EXCERPT
╭──
In a report of two cases of concurrent CLL/SLL and lung cancer, exploring the common genetic association, both CLL had Trisomy 12, and both lung tumors had high PD‐L1 expression and negative ALK mutation. Unlike cases reported by Nakao et al., only one of our cases had an EGFR mutation in lung cancer, and both of them lacked PD‐L1 expression as well as lack of Trisomy 12 in CLL [14].
The retrospective study by Chatzikonstantinou et al. pointed to the higher prevalence of lung cancer with CLL that has unmutated IGHV with an odds ratio of 2.09 (1.07–4.09) and a p value of 0.03 [15].
In a more recently published retrospective analysis conducted on 38 patients with coexisting CLL and lung cancer, nearly 40% of CLL had unmutated IGHV and del13q and, to a lesser extent, del11q and Trisomy 12 [6]. Nearly half of CLL in this analysis were in the early stage, while the other half required CLL‐directed treatment. The same analysis reported the common features of the associated lung cancer, including the adenocarcinoma pathology and at least one driver mutation in nearly half of the cases, including KRAS, EGFR, ALK, BRAF, and ATM [6].
Other proposed lung cancer biogenetic markers are HER‐2/neu overexpression which is identified as a significant contributor to the development and progression of lung cancer in patients with CLL [16]; this is in contrast to our cases, whose histological analysis of the lung mass was negative for HER‐2/neu overexpression.
It is worth pointing out that although it is rarely studied in literature, there appears to be no clear risk for CLL‐directed treatment on the lung cancer development and progression, which has been reported in the retrospective analysis by Chatzikonstantinou et al. [15]. On the contrary, immunotherapy directed to lung cancer might have a potential effect on CLL as a disease of the immune system. This is demonstrated in one of the cases reported by Nakao et al. where there was a suggested potential impact of lung cancer treatment with ipilimumab and nivolumab on the rapid progression of CLL [15].
╰──
INFORMATION SUPPLIED
╭──
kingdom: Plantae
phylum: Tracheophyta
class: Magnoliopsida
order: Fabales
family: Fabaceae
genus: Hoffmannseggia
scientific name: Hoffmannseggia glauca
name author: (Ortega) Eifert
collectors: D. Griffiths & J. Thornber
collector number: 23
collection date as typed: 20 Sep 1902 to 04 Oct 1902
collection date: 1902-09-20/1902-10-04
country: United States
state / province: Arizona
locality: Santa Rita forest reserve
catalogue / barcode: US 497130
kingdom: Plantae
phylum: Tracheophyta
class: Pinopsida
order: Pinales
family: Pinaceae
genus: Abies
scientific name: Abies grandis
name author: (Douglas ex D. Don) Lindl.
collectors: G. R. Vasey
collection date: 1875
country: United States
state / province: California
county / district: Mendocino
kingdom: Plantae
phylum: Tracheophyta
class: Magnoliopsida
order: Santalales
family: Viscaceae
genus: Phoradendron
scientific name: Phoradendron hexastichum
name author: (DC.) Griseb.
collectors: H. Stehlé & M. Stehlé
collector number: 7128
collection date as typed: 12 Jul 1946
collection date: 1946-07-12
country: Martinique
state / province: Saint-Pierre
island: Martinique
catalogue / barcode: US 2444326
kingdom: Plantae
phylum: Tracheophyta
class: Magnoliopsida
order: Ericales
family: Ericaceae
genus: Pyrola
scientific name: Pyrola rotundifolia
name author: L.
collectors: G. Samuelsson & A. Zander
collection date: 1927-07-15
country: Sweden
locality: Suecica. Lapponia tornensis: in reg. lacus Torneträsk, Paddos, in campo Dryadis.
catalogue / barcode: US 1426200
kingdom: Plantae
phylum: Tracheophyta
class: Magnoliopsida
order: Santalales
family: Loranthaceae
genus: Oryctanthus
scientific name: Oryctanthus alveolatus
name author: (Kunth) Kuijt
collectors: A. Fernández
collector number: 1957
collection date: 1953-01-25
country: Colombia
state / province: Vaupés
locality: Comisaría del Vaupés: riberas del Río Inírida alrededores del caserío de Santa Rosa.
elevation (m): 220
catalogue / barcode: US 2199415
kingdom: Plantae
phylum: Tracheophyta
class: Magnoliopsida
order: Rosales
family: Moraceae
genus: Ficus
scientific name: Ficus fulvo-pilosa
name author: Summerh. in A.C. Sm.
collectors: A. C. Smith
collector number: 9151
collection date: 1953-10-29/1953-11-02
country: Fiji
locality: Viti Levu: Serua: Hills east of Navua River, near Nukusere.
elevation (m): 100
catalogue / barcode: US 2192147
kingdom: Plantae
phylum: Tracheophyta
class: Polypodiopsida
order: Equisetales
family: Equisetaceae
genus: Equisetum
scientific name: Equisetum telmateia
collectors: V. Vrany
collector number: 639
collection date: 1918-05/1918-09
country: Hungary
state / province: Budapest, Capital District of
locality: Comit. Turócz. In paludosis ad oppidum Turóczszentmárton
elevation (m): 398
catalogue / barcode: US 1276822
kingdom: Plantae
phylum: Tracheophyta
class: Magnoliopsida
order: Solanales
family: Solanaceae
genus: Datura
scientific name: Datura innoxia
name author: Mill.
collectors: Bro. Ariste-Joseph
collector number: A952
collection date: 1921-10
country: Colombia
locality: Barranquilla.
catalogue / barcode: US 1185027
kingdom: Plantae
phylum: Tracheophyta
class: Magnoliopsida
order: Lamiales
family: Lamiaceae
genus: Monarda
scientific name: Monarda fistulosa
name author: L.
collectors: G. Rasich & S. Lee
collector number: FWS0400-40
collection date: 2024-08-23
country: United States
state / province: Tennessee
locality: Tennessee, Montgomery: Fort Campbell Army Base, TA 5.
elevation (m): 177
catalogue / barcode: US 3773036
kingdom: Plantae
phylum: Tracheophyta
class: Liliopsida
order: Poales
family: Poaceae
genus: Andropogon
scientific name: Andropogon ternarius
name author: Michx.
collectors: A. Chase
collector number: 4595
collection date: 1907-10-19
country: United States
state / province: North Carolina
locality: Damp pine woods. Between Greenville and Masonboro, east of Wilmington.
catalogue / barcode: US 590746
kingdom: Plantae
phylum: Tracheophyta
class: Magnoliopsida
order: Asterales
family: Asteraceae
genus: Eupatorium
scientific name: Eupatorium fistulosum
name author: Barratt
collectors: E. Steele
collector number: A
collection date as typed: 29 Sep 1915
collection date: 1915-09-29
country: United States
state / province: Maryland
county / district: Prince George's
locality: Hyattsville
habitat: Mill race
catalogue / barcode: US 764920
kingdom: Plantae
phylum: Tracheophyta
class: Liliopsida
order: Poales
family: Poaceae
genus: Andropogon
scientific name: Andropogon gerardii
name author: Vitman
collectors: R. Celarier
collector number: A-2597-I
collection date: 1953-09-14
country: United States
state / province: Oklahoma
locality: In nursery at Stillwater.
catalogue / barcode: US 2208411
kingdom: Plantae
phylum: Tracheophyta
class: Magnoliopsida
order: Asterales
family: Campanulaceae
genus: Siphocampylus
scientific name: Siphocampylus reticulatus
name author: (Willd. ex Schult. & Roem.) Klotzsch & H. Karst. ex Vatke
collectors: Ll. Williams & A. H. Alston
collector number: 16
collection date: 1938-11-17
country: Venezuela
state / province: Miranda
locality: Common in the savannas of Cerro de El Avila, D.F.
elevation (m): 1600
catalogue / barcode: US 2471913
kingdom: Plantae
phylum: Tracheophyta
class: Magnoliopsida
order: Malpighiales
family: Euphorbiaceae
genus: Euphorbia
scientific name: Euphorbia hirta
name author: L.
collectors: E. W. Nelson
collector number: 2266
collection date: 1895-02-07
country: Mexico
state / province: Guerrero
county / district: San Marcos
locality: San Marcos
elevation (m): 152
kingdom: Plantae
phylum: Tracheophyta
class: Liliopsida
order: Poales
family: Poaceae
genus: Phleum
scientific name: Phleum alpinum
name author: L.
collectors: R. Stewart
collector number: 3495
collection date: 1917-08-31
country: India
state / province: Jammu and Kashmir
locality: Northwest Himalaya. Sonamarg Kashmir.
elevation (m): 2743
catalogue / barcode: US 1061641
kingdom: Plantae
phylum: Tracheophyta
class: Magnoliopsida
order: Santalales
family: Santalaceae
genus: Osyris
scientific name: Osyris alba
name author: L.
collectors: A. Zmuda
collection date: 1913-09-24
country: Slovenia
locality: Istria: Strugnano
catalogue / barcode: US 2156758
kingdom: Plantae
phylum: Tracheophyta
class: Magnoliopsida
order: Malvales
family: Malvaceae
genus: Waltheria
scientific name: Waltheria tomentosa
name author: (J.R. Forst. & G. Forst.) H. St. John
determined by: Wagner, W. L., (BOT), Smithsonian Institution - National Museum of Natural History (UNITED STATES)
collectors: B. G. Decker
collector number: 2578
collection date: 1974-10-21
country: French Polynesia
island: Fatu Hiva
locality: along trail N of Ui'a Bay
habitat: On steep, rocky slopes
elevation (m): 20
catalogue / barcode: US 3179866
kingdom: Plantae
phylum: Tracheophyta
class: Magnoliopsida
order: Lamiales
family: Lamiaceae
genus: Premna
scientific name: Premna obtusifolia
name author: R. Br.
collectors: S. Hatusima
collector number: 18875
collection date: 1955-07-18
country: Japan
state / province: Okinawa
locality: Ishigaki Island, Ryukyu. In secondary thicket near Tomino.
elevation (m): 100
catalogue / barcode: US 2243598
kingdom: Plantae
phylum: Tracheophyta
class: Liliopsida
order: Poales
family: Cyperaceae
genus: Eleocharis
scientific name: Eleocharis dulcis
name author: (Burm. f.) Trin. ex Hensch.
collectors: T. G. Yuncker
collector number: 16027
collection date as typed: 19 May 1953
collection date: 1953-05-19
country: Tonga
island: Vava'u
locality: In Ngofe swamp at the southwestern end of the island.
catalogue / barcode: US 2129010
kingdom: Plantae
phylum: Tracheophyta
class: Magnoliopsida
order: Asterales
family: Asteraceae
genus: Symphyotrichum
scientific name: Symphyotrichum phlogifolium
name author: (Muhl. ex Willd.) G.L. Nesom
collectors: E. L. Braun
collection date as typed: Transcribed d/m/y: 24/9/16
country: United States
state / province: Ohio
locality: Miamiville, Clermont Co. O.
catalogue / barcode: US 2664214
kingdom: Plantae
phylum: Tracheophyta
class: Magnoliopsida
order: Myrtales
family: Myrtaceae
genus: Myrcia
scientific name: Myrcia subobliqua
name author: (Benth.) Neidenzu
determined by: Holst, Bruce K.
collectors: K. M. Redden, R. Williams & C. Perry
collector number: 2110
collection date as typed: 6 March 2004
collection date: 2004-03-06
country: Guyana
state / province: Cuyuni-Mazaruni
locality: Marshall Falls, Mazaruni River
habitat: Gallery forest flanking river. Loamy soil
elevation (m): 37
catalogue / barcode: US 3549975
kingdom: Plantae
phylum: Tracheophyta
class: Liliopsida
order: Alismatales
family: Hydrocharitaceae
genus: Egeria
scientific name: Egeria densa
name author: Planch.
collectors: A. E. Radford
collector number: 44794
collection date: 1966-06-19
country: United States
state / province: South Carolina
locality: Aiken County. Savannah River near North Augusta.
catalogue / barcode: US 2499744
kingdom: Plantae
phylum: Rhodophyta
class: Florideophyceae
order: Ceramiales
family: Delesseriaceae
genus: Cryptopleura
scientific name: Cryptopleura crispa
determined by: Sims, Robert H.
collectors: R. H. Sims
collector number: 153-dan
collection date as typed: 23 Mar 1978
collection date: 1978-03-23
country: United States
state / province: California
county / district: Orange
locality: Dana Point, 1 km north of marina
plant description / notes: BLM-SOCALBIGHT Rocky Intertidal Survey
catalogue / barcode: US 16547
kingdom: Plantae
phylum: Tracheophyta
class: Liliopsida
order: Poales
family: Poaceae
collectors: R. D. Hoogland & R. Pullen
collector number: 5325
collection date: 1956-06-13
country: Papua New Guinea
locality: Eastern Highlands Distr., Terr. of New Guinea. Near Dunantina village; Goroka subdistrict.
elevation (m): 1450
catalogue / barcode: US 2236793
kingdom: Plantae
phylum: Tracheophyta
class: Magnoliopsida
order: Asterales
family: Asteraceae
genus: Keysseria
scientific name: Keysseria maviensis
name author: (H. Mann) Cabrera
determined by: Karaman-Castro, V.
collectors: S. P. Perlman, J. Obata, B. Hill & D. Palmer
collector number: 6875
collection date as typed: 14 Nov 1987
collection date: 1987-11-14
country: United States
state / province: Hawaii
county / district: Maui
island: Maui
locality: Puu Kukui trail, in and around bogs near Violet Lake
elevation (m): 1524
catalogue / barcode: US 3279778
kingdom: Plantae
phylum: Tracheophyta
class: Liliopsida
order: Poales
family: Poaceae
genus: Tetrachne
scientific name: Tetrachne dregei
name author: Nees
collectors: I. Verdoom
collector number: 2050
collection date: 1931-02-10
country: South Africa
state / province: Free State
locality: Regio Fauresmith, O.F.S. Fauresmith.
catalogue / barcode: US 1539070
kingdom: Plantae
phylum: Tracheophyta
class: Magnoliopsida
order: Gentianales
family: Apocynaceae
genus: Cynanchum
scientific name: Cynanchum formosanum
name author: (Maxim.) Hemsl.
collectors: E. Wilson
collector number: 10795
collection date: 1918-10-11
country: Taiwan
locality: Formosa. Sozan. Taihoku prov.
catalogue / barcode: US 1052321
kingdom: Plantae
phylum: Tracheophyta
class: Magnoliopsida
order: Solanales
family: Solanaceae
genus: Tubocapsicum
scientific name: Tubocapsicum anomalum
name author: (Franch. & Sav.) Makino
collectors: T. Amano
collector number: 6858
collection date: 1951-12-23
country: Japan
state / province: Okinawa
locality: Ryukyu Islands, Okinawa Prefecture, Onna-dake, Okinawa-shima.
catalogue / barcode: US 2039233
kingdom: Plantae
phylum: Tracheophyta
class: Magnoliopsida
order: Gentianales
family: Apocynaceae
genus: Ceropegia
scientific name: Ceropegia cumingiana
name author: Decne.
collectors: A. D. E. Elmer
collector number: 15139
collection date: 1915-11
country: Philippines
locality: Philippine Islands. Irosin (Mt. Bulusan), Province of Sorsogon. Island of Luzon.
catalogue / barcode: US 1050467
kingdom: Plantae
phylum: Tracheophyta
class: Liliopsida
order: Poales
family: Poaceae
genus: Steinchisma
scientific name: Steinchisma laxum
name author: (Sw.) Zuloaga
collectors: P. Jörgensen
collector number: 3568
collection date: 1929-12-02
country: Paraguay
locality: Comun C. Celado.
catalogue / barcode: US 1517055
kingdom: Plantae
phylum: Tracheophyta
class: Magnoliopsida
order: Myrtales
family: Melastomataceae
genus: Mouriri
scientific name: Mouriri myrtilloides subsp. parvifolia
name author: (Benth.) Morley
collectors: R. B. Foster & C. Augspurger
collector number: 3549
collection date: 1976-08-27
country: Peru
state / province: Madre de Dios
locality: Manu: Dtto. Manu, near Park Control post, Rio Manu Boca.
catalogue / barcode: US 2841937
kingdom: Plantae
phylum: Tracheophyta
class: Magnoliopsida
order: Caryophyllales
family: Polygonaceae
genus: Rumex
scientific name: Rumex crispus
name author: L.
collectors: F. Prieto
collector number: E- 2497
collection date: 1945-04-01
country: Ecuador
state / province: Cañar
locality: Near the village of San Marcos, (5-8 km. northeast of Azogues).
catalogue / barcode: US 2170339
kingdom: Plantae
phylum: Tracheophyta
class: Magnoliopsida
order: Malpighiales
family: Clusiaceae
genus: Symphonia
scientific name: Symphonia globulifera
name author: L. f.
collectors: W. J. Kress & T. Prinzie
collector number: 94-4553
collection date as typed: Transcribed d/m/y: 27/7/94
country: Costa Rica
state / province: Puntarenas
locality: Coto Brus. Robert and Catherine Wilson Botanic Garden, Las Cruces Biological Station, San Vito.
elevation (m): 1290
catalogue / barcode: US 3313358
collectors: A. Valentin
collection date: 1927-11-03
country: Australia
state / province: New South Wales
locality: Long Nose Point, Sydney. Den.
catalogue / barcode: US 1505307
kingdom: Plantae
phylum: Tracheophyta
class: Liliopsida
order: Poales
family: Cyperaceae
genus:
╰──
EXERCISE
Using the excerpt on CLL and lung cancer, mark each statement below yes or no according to whether it agrees with the excerpt, and quote the exact words that decide it. (a) In the retrospective analysis of 38 patients, about half of the CLL cases were in the early stage. (b) The authors' cases showed HER‐2/neu overexpression in the lung mass. (c) Chatzikonstantinou et al. reported a clear risk of CLL‐directed treatment for lung cancer development and progression.

ANSWER SPACE
(a) Yes: "Nearly half of CLL in this analysis were in the early stage"
(b) No: "whose histological analysis of the lung mass was negative for HER‐2/neu overexpression"
(c) No: "there appears to be no clear risk for CLL‐directed treatment on the lung cancer development and progression"